Zion Williamson pump fakes vs. Rudy Gobert

Zion Williamson's talent, improvements earned him first All-Star berth despite tough competition in West

Sunday's NBA All-Star Game is on TNT at 7 p.m. Central
by Jim Eichenhofer

Amid its rotation of assorted commercials on repeat, for weeks NBA League Pass has shown the same 30-second highlight package of Zion Williamson athletic layups and soaring alley oop dunks – regardless of which team’s broadcast is airing. That means that even on the nights when the New Orleans Pelicans aren’t playing, basketball fans are still seeing Zion.

En route to earning his first NBA All-Star selection in 2020-21, Williamson at times seems to be everywhere.

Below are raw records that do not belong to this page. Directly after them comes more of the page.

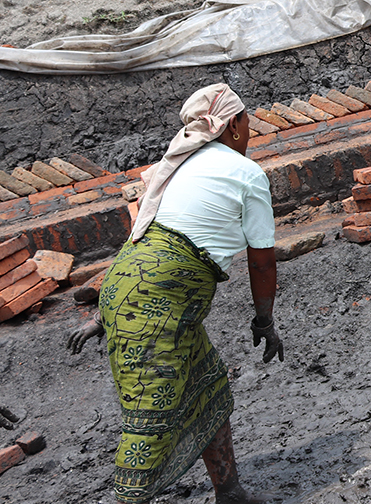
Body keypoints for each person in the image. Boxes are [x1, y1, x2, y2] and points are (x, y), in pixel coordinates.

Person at [67, 83, 282, 504]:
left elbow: (143, 239)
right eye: (248, 120)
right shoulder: (247, 173)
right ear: (234, 124)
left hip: (138, 293)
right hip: (156, 303)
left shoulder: (181, 163)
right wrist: (265, 321)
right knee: (151, 416)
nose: (250, 128)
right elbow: (262, 262)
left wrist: (101, 315)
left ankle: (231, 492)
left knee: (209, 389)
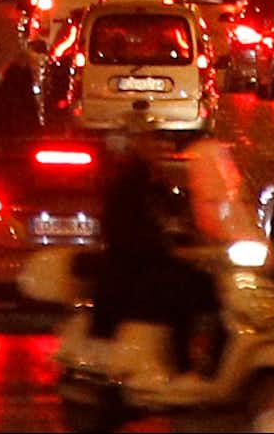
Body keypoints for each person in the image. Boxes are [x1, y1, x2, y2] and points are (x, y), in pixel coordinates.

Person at [88, 153, 223, 377]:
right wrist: (169, 248)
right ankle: (186, 367)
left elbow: (172, 218)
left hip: (138, 274)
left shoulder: (143, 192)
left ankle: (191, 365)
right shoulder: (129, 196)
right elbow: (138, 242)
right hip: (133, 281)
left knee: (201, 288)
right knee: (195, 294)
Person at [0, 54, 44, 144]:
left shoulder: (6, 84)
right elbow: (29, 107)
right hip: (19, 133)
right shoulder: (24, 83)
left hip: (5, 135)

At 20, he’s already accumulated a long list of sponsors (Gatorade, Jordan Brand among others) that have him appearing in his own popular TV ads. He’s elevated the Pelicans to not only League Pass favorites, but a team granted 28 national TV appearances during the 72-game schedule.

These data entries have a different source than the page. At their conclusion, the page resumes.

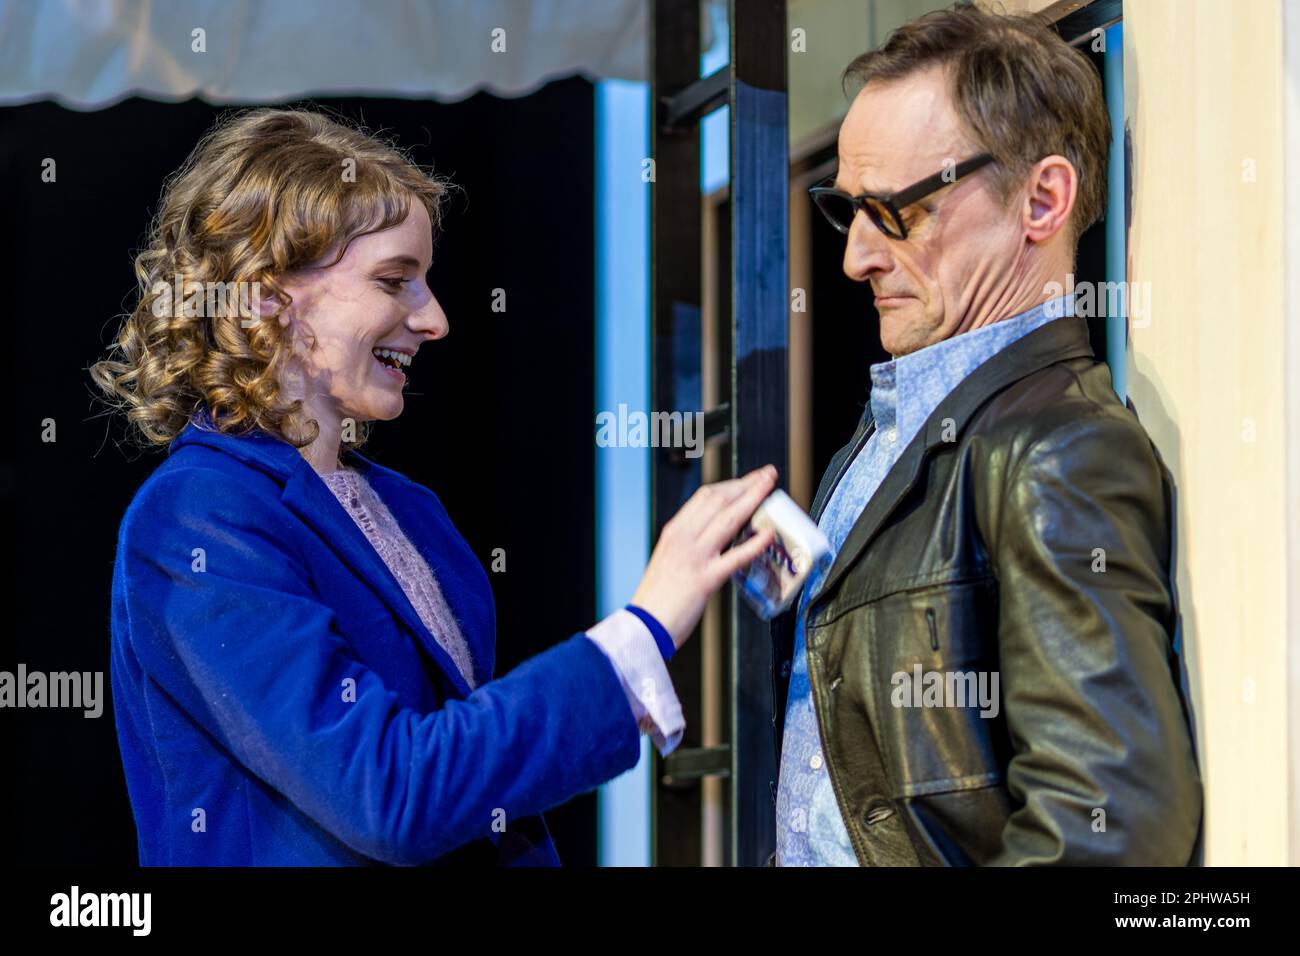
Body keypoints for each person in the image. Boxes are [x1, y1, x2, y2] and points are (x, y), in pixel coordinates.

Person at [91, 106, 777, 866]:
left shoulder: (408, 509)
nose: (436, 319)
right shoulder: (197, 514)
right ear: (264, 294)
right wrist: (638, 637)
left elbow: (457, 782)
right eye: (395, 281)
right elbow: (389, 794)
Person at [770, 4, 1202, 866]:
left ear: (1043, 200)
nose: (855, 256)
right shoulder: (900, 424)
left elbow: (1107, 830)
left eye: (896, 211)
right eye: (847, 209)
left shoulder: (1058, 450)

This weekend, get ready for more Zion. The second-year pro will be a Western Conference All-Star reserve in Sunday’s game (7 p.m., TNT), after being voted in by the conference’s 15 head coaches, despite extremely formidable competition for roster spots. Williamson is the only current second-year NBA player tabbed, as well as the youngest All-Star selection (20 years, 244 days on Sunday) since LeBron James in 2005.

“As a kid, seeing all of those big events, like the All-Star Game, or whether it was college, high school, McDonald’s All-American, Jordan Brand (games), all those games, whenever you see those (players) in it, you were like, ‘It’s just an honor to be in it,’ ” Williamson said of being chosen. “You wanted to work hard and have a chance to be able to make the game. So yeah, it was something I dreamed about growing up.”

Though All-Star voting results aren’t made public, based on recent praise from some of the West’s head coaches, it should be no surprise that Williamson made the team, just 59 games into his pro career. He’s averaging over 25 points in 2020-21, while shooting over 60 percent from the field, a rare combination.

“It’s hard to imagine being better at the rim,” Utah’s Quin Snyder said, prior to Williamson posting 26 points and 10 rebounds in Monday’s upset win over the Jazz. “He’s such a great finisher and so good in the paint.”

“Zion is an incredible athlete,” Portland’s Terry Stotts said. “You try to keep him out of the paint, away from the rim. You see what he’s been doing lately, shooting at an unbelievable rate, mainly because he gets to the basket.

“For a young player, learning the league, learning what to expect, there is a lot to take in as a rookie and he battled some injuries as well (last season). I think what you’re seeing now is some experience and his game is evolving.”

Williamson has made improvements in virtually every statistical category compared to his rookie season, including in categories that can’t be attributed to his increase in minutes per game, such as free throw percentage.

“He’s doing so many things and playing in so many situations,” Snyder said of Williamson’s continually expanding game and versatility. “There’s more variety, and that makes it even more difficult to guard him.”

In three head-to-head games against Snyder’s Jazz club, Williamson averaged 28.3 points on 66 percent shooting. The Utah head coach probably figured he was done seeing the star forward as an opponent this season, but not quite: Snyder is the head coach for Team LeBron, meaning he’ll be matched up against Team Durant member Williamson one more time Sunday evening.